Embedded in the clothes themselves are pearls of visual information, the result of Hawley’s close collaboration with del Toro. The backs of Lucille’s dresses, for instance, are always a focal point, detailed to resemble the human spine, highlighting her ancestral connection with the house. In Allerdale the siblings are dressed in old fashioned pieces, visibly frayed (“but not as frayed and old fashioned as the ghosts”, Hawley says with a hearty laugh. “The ghosts have their own style, and it’s definitely from a much older time.”)

The very architectural details of the Allerdale set have made their way into the characters’ clothes. “ The house is extremely important,” Hawley says. “ Guillermo was building this magnificent set, and it seemed fitting for this very heightened atmosphere with elements of fairy tale, that we were not just decorating this place with clothes, but creating details with lots of symbolic elements.” Vines and acorns are visibly worked into the pieces – “we wanted to incorporate as much details from the architecture as possible”, Hawley explains. “There’s a line in the script when Lucille says, “nothing grows here anymore”, except for vine that is the only thing that seems to grow there – and it became the focal point for her wardrobe.”

To obtain that result Hawley and her team had to make the bulk of the materials by hand: “We decided that we were going to make lots of things, as many as we could.
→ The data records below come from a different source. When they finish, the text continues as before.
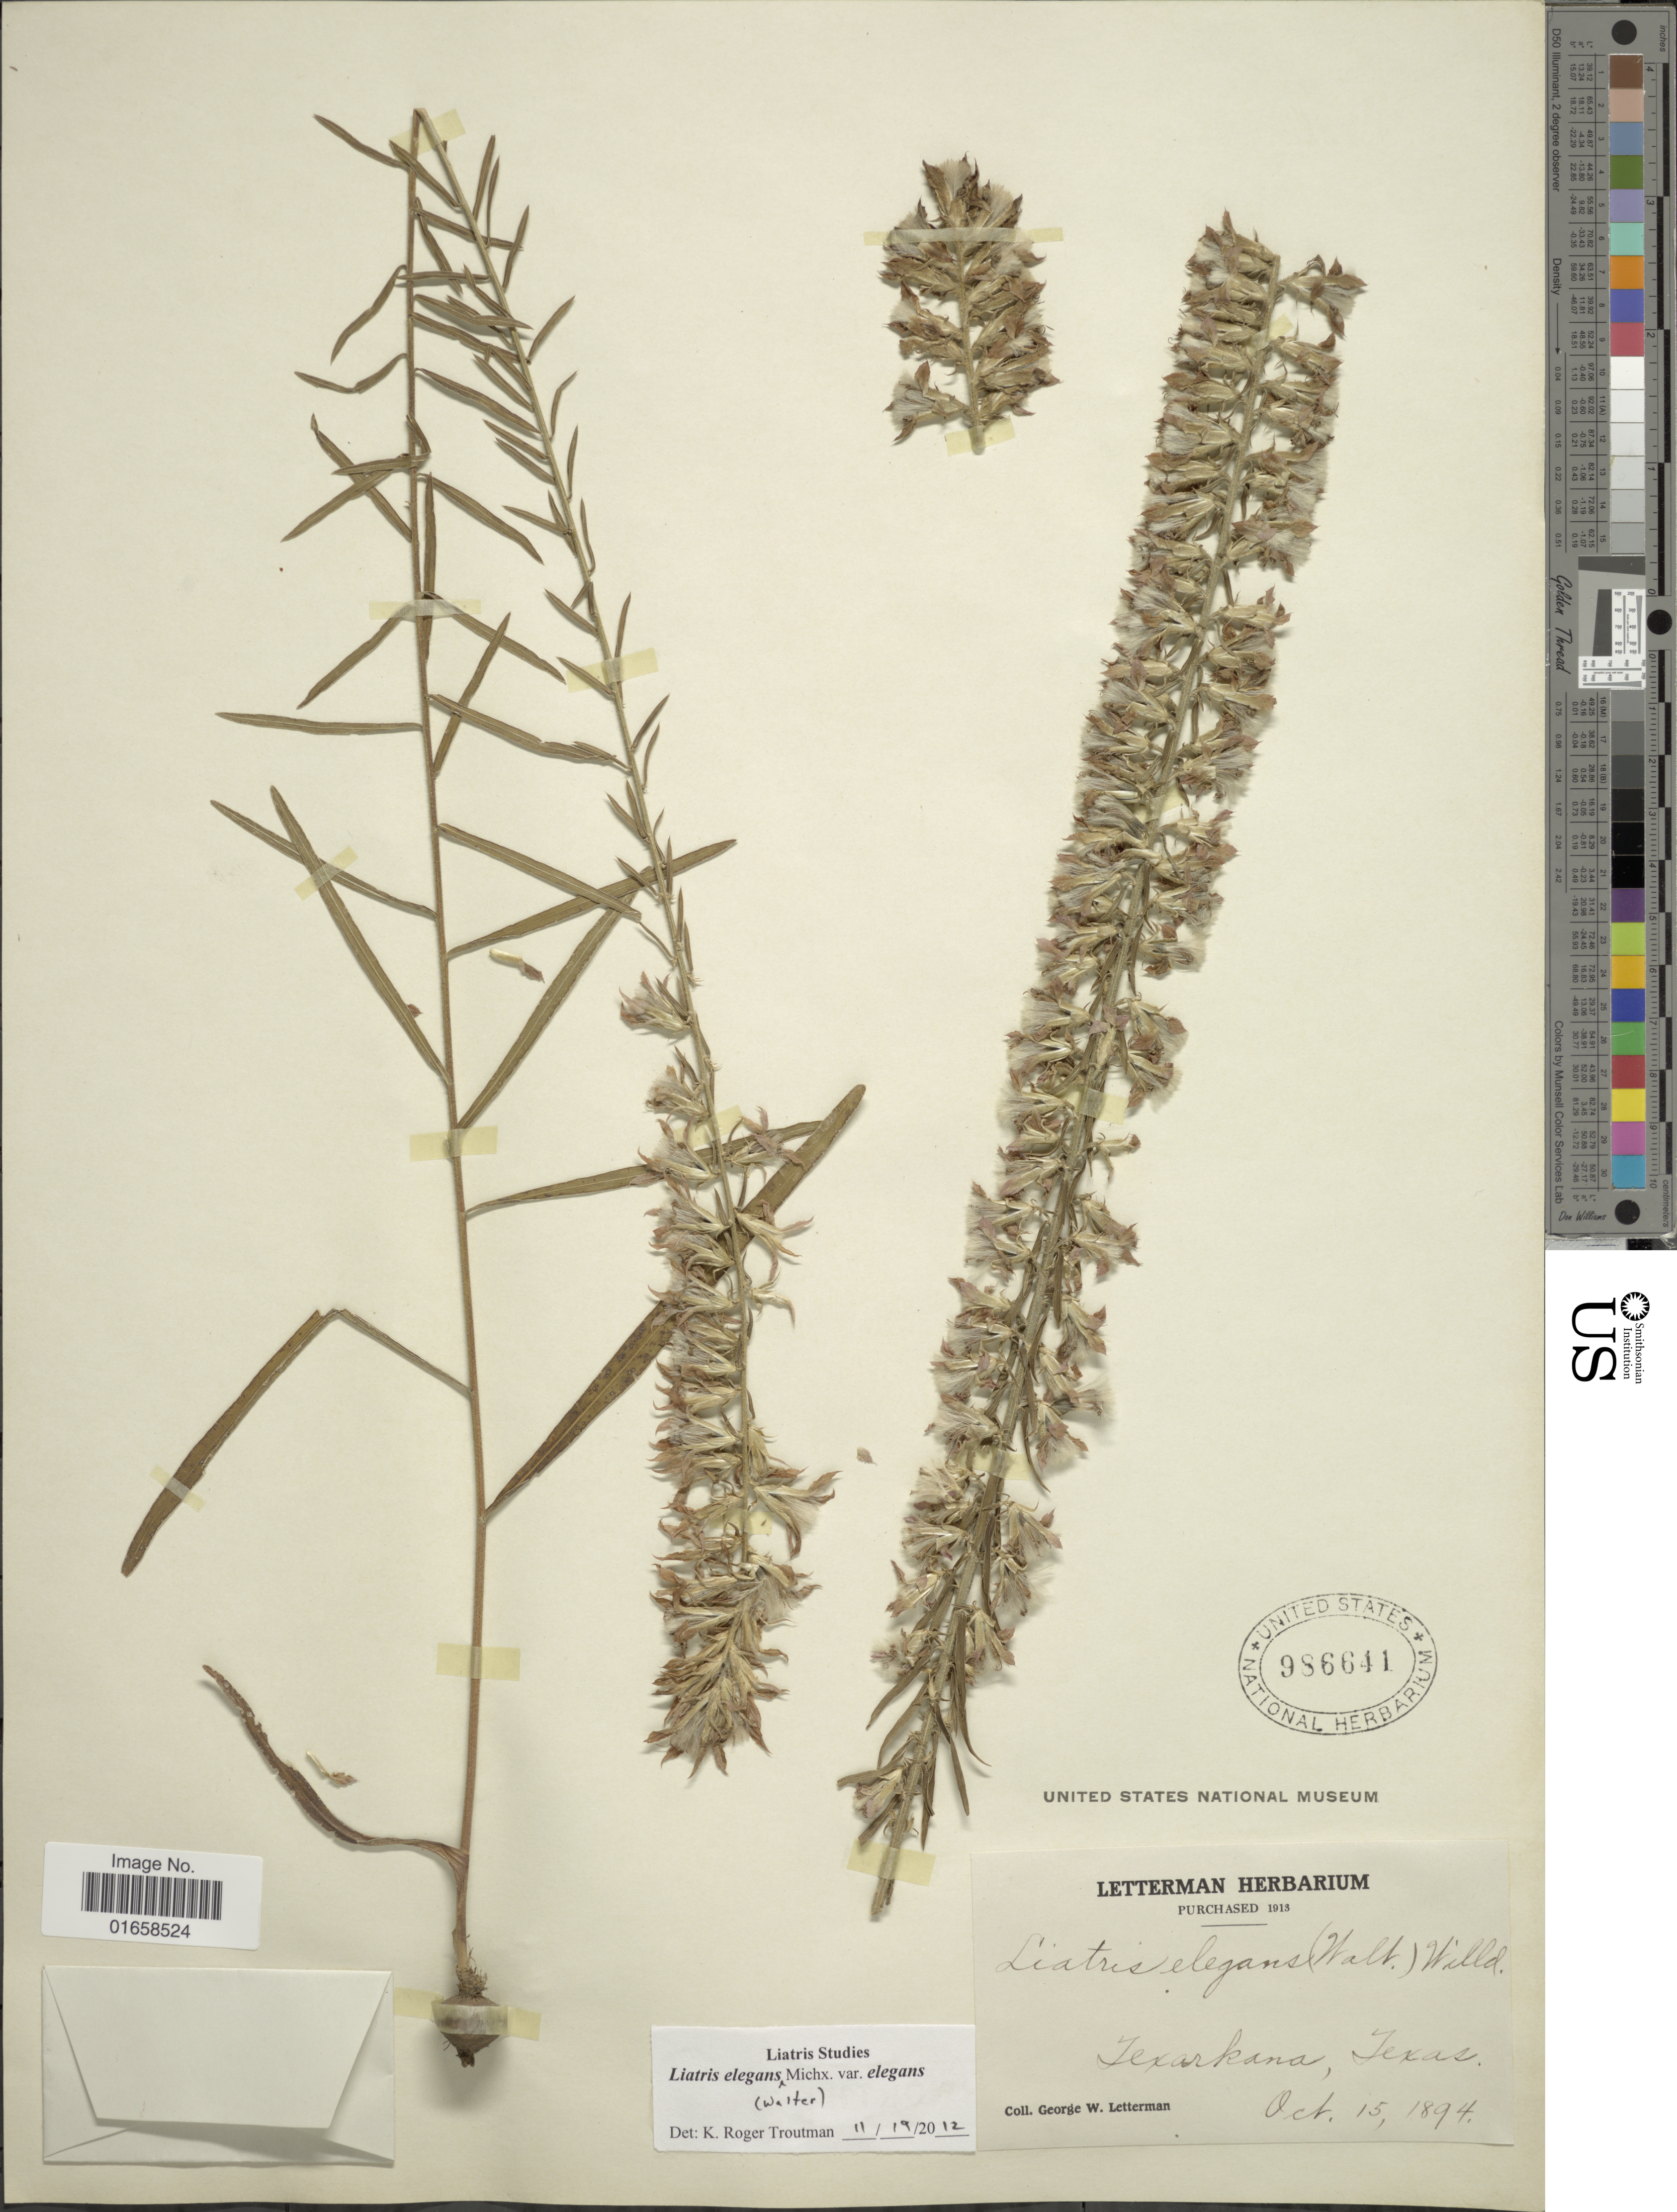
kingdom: Plantae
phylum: Tracheophyta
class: Magnoliopsida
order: Asterales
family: Asteraceae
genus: Liatris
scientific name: Liatris elegans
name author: (Walter) Michx.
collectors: G. W. Letterman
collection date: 1894-10-15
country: United States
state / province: Texas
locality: Texarkana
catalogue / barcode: US 986641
We were going to make the details, the embellishments, make our own materials. We started looking at Victorian lace, but it didn’t have the weight and the detailing that we needed. We had to make it by hand to have the depth that we needed. We have the vines, the acorns and the arches – that are this beautiful element of the corridors – all expressed in Lucille’s dresses.”

In addition to the handmade lace and embellishments, Hawley’s team pleated by hand several of Edith’s clothes – including the iconic nightgown of the climatic third act. “There was no other way to obtain this mixture of frailty and strength that represents the very soul of the character. The longer Edith stays in the house, the more she fades, and she loses her bright sunny colors and becomes this sort of captive butterfly. But she never loses her inner strength – so her wings, the sleeves of her clothes, are bold, expressive.”

Currently working with director David Ayer in Suicide Squad, Hawley says she hopes for a second Pacific Rim and another collaboration with del Toro. “He’s a friend, a mentor. An inspiration.”